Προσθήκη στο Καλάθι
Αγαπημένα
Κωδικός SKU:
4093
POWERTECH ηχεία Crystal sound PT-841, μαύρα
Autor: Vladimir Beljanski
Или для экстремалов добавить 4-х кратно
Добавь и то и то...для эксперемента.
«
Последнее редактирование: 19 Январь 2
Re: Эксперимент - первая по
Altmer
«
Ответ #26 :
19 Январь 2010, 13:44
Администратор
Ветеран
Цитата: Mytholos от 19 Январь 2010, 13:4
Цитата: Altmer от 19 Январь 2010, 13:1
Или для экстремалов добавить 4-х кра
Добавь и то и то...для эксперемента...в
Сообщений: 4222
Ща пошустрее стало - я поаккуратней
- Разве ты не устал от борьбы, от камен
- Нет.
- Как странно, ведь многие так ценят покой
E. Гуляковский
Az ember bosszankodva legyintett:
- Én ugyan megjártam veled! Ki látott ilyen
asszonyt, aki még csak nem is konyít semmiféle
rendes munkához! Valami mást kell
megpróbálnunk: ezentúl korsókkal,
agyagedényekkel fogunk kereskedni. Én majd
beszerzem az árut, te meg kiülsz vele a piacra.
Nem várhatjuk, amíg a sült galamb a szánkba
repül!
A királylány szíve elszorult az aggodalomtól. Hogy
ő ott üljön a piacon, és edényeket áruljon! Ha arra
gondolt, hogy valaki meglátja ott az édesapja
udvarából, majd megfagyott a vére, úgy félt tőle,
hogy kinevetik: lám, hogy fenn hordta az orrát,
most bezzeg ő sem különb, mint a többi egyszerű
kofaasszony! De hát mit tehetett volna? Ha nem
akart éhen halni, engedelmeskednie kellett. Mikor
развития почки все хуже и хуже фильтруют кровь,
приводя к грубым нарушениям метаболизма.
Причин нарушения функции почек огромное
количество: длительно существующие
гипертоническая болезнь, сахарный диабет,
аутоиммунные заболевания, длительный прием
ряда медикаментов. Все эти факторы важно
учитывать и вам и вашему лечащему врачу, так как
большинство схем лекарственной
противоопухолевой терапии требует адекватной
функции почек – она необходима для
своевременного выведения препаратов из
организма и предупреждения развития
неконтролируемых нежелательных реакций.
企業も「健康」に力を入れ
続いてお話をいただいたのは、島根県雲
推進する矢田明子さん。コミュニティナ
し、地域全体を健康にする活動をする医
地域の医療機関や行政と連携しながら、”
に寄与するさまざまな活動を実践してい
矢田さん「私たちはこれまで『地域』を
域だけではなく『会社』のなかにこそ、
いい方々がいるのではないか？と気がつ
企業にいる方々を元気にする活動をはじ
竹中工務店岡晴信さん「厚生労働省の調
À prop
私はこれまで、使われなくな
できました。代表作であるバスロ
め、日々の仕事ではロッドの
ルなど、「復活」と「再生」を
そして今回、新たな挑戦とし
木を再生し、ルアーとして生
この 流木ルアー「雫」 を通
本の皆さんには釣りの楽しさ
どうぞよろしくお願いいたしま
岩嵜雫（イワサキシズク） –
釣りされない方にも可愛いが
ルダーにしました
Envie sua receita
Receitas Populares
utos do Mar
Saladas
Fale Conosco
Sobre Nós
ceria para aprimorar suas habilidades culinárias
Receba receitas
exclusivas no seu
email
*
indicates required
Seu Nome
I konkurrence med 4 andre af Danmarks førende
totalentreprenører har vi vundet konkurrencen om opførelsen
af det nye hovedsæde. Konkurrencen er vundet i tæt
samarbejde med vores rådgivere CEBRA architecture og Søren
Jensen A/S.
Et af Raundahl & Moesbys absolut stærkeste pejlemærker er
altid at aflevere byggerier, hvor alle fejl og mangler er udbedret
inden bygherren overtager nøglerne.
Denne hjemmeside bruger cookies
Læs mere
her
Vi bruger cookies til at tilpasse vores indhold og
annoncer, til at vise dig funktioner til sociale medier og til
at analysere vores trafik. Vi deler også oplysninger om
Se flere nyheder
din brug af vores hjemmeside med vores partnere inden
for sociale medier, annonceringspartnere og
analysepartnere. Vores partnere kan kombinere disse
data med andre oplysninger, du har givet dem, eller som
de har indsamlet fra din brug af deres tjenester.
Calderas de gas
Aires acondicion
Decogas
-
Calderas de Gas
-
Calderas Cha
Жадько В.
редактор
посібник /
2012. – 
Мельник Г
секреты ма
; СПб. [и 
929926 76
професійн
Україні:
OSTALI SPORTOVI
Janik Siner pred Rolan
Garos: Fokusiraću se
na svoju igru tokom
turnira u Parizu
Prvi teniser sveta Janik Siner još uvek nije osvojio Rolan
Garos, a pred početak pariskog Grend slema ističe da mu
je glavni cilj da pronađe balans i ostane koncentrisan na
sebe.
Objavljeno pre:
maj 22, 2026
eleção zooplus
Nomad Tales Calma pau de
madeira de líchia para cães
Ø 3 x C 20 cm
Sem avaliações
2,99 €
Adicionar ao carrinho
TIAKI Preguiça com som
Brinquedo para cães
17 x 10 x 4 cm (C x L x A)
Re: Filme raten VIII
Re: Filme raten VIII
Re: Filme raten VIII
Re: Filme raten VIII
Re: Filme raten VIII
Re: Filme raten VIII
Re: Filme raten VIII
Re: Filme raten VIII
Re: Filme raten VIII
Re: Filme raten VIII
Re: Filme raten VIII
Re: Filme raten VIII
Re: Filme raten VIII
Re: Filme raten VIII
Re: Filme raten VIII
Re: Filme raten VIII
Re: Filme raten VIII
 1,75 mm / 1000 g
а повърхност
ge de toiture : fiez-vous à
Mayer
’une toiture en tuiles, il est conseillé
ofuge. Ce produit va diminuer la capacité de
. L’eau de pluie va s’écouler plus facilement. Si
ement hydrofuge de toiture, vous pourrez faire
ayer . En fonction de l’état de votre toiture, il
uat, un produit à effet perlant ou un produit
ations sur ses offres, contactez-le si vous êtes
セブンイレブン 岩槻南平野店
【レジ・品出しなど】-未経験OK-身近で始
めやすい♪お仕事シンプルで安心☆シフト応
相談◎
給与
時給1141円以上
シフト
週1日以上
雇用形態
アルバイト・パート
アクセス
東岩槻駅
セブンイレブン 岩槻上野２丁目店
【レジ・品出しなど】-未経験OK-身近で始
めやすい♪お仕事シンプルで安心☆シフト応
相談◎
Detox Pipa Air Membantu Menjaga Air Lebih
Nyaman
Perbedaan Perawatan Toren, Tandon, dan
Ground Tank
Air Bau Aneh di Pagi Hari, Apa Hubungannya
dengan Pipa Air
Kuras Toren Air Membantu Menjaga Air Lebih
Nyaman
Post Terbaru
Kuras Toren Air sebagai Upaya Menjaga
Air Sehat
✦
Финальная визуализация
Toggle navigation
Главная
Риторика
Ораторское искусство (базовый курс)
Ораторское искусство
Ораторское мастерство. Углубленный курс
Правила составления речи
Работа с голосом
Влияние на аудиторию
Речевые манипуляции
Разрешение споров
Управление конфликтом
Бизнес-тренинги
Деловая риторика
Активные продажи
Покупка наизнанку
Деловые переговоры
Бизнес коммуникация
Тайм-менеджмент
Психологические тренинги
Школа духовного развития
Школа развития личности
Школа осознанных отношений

Aim of the task
A single figure is required: the number of lines in the entries that hold the string "majd".

Answer below
2